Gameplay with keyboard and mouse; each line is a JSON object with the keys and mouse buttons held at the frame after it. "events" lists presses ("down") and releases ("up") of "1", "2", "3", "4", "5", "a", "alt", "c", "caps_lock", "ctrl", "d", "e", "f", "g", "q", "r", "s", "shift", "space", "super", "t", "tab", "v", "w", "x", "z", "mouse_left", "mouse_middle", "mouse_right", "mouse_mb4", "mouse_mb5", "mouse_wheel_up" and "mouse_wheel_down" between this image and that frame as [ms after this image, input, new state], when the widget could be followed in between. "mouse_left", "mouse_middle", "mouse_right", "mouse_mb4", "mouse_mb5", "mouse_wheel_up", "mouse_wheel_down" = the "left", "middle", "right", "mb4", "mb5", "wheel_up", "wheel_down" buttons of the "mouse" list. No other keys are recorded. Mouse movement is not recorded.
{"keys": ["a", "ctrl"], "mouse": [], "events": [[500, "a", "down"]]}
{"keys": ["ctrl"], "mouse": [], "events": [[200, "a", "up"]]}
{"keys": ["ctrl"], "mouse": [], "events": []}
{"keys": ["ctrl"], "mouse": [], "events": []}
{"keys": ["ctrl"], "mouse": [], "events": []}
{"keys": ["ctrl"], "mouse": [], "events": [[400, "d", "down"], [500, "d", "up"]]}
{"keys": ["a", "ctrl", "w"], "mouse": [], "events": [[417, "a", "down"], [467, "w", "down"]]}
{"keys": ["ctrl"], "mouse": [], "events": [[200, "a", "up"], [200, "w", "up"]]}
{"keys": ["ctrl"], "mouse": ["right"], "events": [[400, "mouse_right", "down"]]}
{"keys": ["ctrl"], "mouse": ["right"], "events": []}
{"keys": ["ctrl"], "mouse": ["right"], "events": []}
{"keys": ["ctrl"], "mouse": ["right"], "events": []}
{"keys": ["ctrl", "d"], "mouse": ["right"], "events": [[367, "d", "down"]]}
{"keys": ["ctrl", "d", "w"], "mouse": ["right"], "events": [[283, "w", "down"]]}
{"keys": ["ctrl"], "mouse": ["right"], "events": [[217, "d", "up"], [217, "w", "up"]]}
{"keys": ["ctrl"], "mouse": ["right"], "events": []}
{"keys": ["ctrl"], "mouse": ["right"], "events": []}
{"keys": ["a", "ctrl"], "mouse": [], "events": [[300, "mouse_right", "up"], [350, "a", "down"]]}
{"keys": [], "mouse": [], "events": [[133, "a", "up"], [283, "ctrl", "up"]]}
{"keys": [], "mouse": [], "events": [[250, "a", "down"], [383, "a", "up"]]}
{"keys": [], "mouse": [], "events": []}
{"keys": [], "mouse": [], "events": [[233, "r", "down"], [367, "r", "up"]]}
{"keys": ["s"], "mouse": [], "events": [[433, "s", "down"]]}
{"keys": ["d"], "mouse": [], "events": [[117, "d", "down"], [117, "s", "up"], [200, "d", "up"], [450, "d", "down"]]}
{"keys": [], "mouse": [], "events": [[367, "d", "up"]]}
━━━━━━━━━━━━━━━━━━━━
Activity – Please write out each entry shown above exactly as given.

Task response –
Gameplay with keyboard and mouse; each line is a JSON object with the keys and mouse buttons held at the frame after it. "events" lists presses ("down") and releases ("up") of "1", "2", "3", "4", "5", "a", "alt", "c", "caps_lock", "ctrl", "d", "e", "f", "g", "q", "r", "s", "shift", "space", "super", "t", "tab", "v", "w", "x", "z", "mouse_left", "mouse_middle", "mouse_right", "mouse_mb4", "mouse_mb5", "mouse_wheel_up" and "mouse_wheel_down" between this image and that frame as [ms after this image, input, new state], when the widget could be followed in between. "mouse_left", "mouse_middle", "mouse_right", "mouse_mb4", "mouse_mb5", "mouse_wheel_up", "mouse_wheel_down" = the "left", "middle", "right", "mb4", "mb5", "wheel_up", "wheel_down" buttons of the "mouse" list. No other keys are recorded. Mouse movement is not recorded.
{"keys": ["a", "ctrl"], "mouse": [], "events": [[500, "a", "down"]]}
{"keys": ["ctrl"], "mouse": [], "events": [[200, "a", "up"]]}
{"keys": ["ctrl"], "mouse": [], "events": []}
{"keys": ["ctrl"], "mouse": [], "events": []}
{"keys": ["ctrl"], "mouse": [], "events": []}
{"keys": ["ctrl"], "mouse": [], "events": [[400, "d", "down"], [500, "d", "up"]]}
{"keys": ["a", "ctrl", "w"], "mouse": [], "events": [[417, "a", "down"], [467, "w", "down"]]}
{"keys": ["ctrl"], "mouse": [], "events": [[200, "a", "up"], [200, "w", "up"]]}
{"keys": ["ctrl"], "mouse": ["right"], "events": [[400, "mouse_right", "down"]]}
{"keys": ["ctrl"], "mouse": ["right"], "events": []}
{"keys": ["ctrl"], "mouse": ["right"], "events": []}
{"keys": ["ctrl"], "mouse": ["right"], "events": []}
{"keys": ["ctrl", "d"], "mouse": ["right"], "events": [[367, "d", "down"]]}
{"keys": ["ctrl", "d", "w"], "mouse": ["right"], "events": [[283, "w", "down"]]}
{"keys": ["ctrl"], "mouse": ["right"], "events": [[217, "d", "up"], [217, "w", "up"]]}
{"keys": ["ctrl"], "mouse": ["right"], "events": []}
{"keys": ["ctrl"], "mouse": ["right"], "events": []}
{"keys": ["a", "ctrl"], "mouse": [], "events": [[300, "mouse_right", "up"], [350, "a", "down"]]}
{"keys": [], "mouse": [], "events": [[133, "a", "up"], [283, "ctrl", "up"]]}
{"keys": [], "mouse": [], "events": [[250, "a", "down"], [383, "a", "up"]]}
{"keys": [], "mouse": [], "events": []}
{"keys": [], "mouse": [], "events": [[233, "r", "down"], [367, "r", "up"]]}
{"keys": ["s"], "mouse": [], "events": [[433, "s", "down"]]}
{"keys": ["d"], "mouse": [], "events": [[117, "d", "down"], [117, "s", "up"], [200, "d", "up"], [450, "d", "down"]]}
{"keys": [], "mouse": [], "events": [[367, "d", "up"]]}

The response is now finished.